Work to complete:
The lines to find are those in the entries that hold the word "middle"; copy every one of them.

Excerpted records:
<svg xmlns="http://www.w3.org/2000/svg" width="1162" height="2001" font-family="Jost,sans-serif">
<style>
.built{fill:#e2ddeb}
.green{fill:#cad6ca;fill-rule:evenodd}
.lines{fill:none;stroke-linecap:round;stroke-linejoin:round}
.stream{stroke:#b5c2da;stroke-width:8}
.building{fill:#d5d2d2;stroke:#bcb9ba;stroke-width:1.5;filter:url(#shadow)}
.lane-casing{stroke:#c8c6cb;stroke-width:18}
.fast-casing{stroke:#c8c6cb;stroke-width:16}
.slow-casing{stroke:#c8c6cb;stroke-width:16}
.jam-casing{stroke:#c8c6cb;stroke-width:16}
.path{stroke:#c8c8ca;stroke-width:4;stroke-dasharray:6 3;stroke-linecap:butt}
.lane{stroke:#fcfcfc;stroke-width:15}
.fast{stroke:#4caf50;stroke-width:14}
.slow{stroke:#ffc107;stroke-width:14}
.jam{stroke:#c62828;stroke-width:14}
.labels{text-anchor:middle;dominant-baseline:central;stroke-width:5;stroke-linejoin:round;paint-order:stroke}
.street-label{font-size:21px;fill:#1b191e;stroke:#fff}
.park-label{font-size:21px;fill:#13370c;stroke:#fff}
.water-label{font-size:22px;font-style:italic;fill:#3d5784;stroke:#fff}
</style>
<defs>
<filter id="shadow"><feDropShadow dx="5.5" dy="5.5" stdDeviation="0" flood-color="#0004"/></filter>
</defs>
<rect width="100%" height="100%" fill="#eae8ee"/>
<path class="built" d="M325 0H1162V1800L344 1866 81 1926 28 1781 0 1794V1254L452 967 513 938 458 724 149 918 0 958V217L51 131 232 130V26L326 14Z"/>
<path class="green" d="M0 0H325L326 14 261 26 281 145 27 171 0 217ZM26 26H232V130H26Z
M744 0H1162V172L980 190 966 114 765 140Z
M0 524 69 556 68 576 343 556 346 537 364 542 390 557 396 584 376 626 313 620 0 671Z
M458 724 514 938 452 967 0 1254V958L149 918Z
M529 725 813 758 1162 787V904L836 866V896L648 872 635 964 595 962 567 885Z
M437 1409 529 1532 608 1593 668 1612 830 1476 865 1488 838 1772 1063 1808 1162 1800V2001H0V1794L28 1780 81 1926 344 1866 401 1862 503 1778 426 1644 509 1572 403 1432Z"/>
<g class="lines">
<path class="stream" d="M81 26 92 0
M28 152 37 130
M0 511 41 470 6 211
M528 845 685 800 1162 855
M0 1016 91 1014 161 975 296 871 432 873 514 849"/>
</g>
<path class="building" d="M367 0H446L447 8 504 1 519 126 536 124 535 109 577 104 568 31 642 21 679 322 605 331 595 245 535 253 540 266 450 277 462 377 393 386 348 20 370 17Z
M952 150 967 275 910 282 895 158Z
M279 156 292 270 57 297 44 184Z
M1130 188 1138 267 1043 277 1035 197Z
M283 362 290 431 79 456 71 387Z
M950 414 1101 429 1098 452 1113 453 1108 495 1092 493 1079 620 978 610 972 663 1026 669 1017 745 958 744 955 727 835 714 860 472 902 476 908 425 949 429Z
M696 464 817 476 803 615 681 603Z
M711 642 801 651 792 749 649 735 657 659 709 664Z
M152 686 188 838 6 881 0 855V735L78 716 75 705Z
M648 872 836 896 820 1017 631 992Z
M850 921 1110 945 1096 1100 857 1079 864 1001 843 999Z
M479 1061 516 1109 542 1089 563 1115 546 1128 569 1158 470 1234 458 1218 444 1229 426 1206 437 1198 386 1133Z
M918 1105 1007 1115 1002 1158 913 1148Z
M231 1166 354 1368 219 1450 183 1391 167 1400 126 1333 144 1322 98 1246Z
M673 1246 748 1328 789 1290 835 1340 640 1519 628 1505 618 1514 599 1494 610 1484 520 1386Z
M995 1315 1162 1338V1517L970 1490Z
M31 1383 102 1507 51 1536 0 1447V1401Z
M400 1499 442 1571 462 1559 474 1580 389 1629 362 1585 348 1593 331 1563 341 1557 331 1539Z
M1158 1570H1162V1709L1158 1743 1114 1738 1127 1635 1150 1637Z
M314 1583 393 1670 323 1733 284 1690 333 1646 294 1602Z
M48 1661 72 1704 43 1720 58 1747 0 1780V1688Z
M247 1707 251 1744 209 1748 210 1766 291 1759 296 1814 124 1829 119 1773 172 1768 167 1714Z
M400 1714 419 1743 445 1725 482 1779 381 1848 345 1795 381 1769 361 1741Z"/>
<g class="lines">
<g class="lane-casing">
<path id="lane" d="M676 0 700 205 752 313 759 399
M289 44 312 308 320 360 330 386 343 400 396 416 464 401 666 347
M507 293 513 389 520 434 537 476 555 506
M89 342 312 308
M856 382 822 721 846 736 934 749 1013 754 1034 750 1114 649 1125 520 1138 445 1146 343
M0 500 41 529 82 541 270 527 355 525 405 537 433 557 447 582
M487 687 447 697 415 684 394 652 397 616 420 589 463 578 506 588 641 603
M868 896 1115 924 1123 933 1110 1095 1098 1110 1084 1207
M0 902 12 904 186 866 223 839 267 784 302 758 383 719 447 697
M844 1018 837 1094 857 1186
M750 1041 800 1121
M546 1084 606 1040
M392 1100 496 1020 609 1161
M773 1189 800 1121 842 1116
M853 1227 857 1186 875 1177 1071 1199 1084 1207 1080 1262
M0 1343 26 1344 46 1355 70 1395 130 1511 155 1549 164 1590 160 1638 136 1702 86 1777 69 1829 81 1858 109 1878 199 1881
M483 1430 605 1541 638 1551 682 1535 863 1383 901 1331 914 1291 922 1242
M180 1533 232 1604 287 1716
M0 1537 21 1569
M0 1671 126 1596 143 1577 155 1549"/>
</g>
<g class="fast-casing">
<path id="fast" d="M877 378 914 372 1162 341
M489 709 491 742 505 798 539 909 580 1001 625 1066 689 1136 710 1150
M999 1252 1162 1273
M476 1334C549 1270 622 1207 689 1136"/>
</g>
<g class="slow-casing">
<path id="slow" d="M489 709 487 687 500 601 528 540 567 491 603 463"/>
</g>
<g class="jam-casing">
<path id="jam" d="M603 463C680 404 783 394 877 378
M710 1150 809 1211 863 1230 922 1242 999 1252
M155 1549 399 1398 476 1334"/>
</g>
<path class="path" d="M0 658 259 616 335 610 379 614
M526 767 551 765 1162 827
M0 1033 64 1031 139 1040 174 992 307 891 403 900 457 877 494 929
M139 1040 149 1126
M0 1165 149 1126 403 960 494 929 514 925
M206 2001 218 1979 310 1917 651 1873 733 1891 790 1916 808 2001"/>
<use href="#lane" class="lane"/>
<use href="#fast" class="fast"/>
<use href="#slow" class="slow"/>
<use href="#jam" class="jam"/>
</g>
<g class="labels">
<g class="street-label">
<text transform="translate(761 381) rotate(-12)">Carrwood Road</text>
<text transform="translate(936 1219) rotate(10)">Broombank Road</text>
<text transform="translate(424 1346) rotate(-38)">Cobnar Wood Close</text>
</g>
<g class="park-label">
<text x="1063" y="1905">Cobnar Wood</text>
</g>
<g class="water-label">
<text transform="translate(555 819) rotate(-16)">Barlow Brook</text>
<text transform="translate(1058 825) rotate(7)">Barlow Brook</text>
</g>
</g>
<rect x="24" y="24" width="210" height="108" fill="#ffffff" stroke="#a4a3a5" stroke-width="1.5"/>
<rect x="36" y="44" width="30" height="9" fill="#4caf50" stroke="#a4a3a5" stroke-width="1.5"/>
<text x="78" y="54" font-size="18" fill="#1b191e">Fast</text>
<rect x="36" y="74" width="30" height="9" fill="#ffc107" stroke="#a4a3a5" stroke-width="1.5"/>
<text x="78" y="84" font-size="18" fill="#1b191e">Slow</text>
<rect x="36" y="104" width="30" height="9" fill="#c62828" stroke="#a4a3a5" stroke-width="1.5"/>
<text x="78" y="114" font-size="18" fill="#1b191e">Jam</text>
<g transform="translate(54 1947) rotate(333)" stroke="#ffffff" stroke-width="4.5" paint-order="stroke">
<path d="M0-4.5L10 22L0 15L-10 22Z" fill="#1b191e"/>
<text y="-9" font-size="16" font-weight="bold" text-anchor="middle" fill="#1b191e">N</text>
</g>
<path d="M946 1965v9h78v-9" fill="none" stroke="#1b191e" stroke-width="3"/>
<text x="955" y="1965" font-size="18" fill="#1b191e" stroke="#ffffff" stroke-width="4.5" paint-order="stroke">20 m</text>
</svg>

Exercise result:
.labels{text-anchor:middle;dominant-baseline:central;stroke-width:5;stroke-linejoin:round;paint-order:stroke}
<text y="-9" font-size="16" font-weight="bold" text-anchor="middle" fill="#1b191e">N</text>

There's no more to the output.